I have been feeding a stray cat outdoors for about 6 months now. Three weeks ago the cat had kittens in a nice dry location. About 4 days ago she moved the kittens under a very skimpy bush outside my apartment door. I read they move the kittens to distract predators but the skimpy bush is a horrible place with no protection. I made a box and placed it in my apartment, i showed her the box and she actually carried her kittens inside and put them in the box. It seems now that she is missing the outdoors and sometimes when I leave she will be out the door before I even know it. I try to pick her up and bring her back in but she quickly wanders away and seems to forget she has kittens. About an hour or so later she is back and wants back inside to take care of her kittens again. She has done this several times now and it is getting agravating. She is a nice sweet cat but she wants to go outside twice a day and wants back in who knows when. Her kittens are now starting to walk around and play with each other. I am not quite sure how old they are but I dislike waiting around for the mother to return so I can go somewhere. I don't know if I should take the mother to the shelter and raise the kittens myself (sounds kind of mean) or do my utmost to keep her inside. Any advice would be great.


----------



## Heidi n Q (Nov 22, 2006)

Try to keep her inside.

I have a kitty who occasionally tries to run into my garage and has managed to get in there a few times. She can't get out, but my old car leaks fluids and I do not want her to get into those fluids!
...motor and tranny oil, luckily no anti-freeze...but I still don't want her to get greasy and try to clean herself.

I would "set-her-up" for a try to run into the garage and bombard her with a loud "No!No!NO!" and I would use a squirt bottle of water to squirt at her and stomp my feet. I would also throw soft things at her, stuffed animal toys, wadded up towels or t-shirts.

The best I can advise you, would be to be vigilant and aware when you go to the door and try your best to deter her. If she attempts this as you try to enter the door, be aware and start the deterent as you are coming in.

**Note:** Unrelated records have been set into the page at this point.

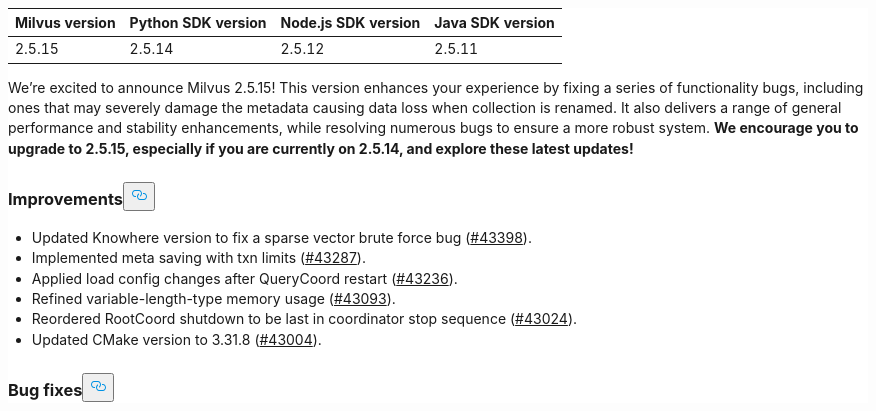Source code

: <table>
<thead>
<tr><th>Milvus version</th><th>Python SDK version</th><th>Node.js SDK version</th><th>Java SDK version</th></tr>
</thead>
<tbody>
<tr><td>2.5.15</td><td>2.5.14</td><td>2.5.12</td><td>2.5.11</td></tr>
</tbody>
</table>
<p>We’re excited to announce Milvus 2.5.15! This version enhances your experience by fixing a series of functionality bugs, including ones that may severely damage the metadata causing data loss when collection is renamed. It also delivers a range of general performance and stability enhancements, while resolving numerous bugs to ensure a more robust system. <strong>We encourage you to upgrade to 2.5.15, especially if you are currently on 2.5.14, and explore these latest updates!</strong></p>
<h3 id="Improvements" class="common-anchor-header">Improvements<button data-href="#Improvements" class="anchor-icon" translate="no">
      <svg translate="no"
        aria-hidden="true"
        focusable="false"
        height="20"
        version="1.1"
        viewBox="0 0 16 16"
        width="16"
      >
        <path
          fill="#0092E4"
          fill-rule="evenodd"
          d="M4 9h1v1H4c-1.5 0-3-1.69-3-3.5S2.55 3 4 3h4c1.45 0 3 1.69 3 3.5 0 1.41-.91 2.72-2 3.25V8.59c.58-.45 1-1.27 1-2.09C10 5.22 8.98 4 8 4H4c-.98 0-2 1.22-2 2.5S3 9 4 9zm9-3h-1v1h1c1 0 2 1.22 2 2.5S13.98 12 13 12H9c-.98 0-2-1.22-2-2.5 0-.83.42-1.64 1-2.09V6.25c-1.09.53-2 1.84-2 3.25C6 11.31 7.55 13 9 13h4c1.45 0 3-1.69 3-3.5S14.5 6 13 6z"
        ></path>
      </svg>
    </button></h3><ul>
<li>Updated Knowhere version to fix a sparse vector brute force bug (<a href="https://github.com/milvus-io/milvus/pull/43398">#43398</a>).</li>
<li>Implemented meta saving with txn limits (<a href="https://github.com/milvus-io/milvus/pull/43287">#43287</a>).</li>
<li>Applied load config changes after QueryCoord restart (<a href="https://github.com/milvus-io/milvus/pull/43236">#43236</a>).</li>
<li>Refined variable-length-type memory usage (<a href="https://github.com/milvus-io/milvus/pull/43093">#43093</a>).</li>
<li>Reordered RootCoord shutdown to be last in coordinator stop sequence (<a href="https://github.com/milvus-io/milvus/pull/43024">#43024</a>).</li>
<li>Updated CMake version to 3.31.8 (<a href="https://github.com/milvus-io/milvus/pull/43004">#43004</a>).</li>
</ul>
<h3 id="Bug-fixes" class="common-anchor-header">Bug fixes<button data-href="#Bug-fixes" class="anchor-icon" translate="no">
      <svg translate="no"
        aria-hidden="true"
        focusable="false"
        height="20"
        version="1.1"
        viewBox="0 0 16 16"
        width="16"
      >
        <path
          fill="#0092E4"
          fill-rule="evenodd"
          d="M4 9h1v1H4c-1.5 0-3-1.69-3-3.5S2.55 3 4 3h4c1.45 0 3 1.69 3 3.5 0 1.41-.91 2.72-2 3.25V8.59c.58-.45 1-1.27 1-2.09C10 5.22 8.98 4 8 4H4c-.98 0-2 1.22-2 2.5S3 9 4 9zm9-3h-1v1h1c1 0 2 1.22 2 2.5S13.98 12 13 12H9c-.98 0-2-1.22-2-2.5 0-.83.42-1.64 1-2.09V6.25c-1.09.53-2 1.84-2 3.25C6 11.31 7.55 13 9 13h4c1.45 0 3-1.69 3-3.5S14.5 6 13 6z"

You are a sweetie to be taking in the mamma and her babies. I had a mother cat bring her two kittens to me in a rainstorm. They all three were put into my master bedroom/bath area to be tamed. Mother was mostly tame but babies were about 9 weeks old and needed socializing.
Best of luck!
Heidi


----------



## Mitts & Tess (Sep 4, 2004)

{{thinking outloud}}} do you think her being not spayed has anything to do with her going in and out and not being willing to stay close to her babies? Comments from the rest of the forum please?

*It is super what you're doing for her.* I would get her fixed soon or she will be in the same predicament and you will have more fur babies!


----------



## Janice (Jan 12, 2007)

If you can move everything she wants closer to her "kitten box", she may stay inside. Her litterbox, food, water (however, keep the food and water and good distrance away from the litterbox) Unfortunately, you'd have to wait until her milk dries up to have her spayed, and that means when the kittens are weened and eating on their own, you must seperate them. As long as the kittens are around her, she will let them feed. If the kittens are just starting to move around, they could be 3-4 weeks old. At around 5 weeks old, the kittens can start using a shallow litterbox with some litter in it, but NOT clumping litter. When or if the mother uses that litterbox, do not scoop away her waste...the kittens will go into the box and smell and learn that that is the place to do their "business"....that's how she teaches them. At about 5-7 weeks old, they should be starting to eat foods on their own. Provide them kitten chow, and small plates of wet kitten food. Even if she wants to go outside, I would not let her out. She is probably just a little bored, and needs some exercise away from the kittens. You can help eleviate that with some cat toys, structures for her to play.


----------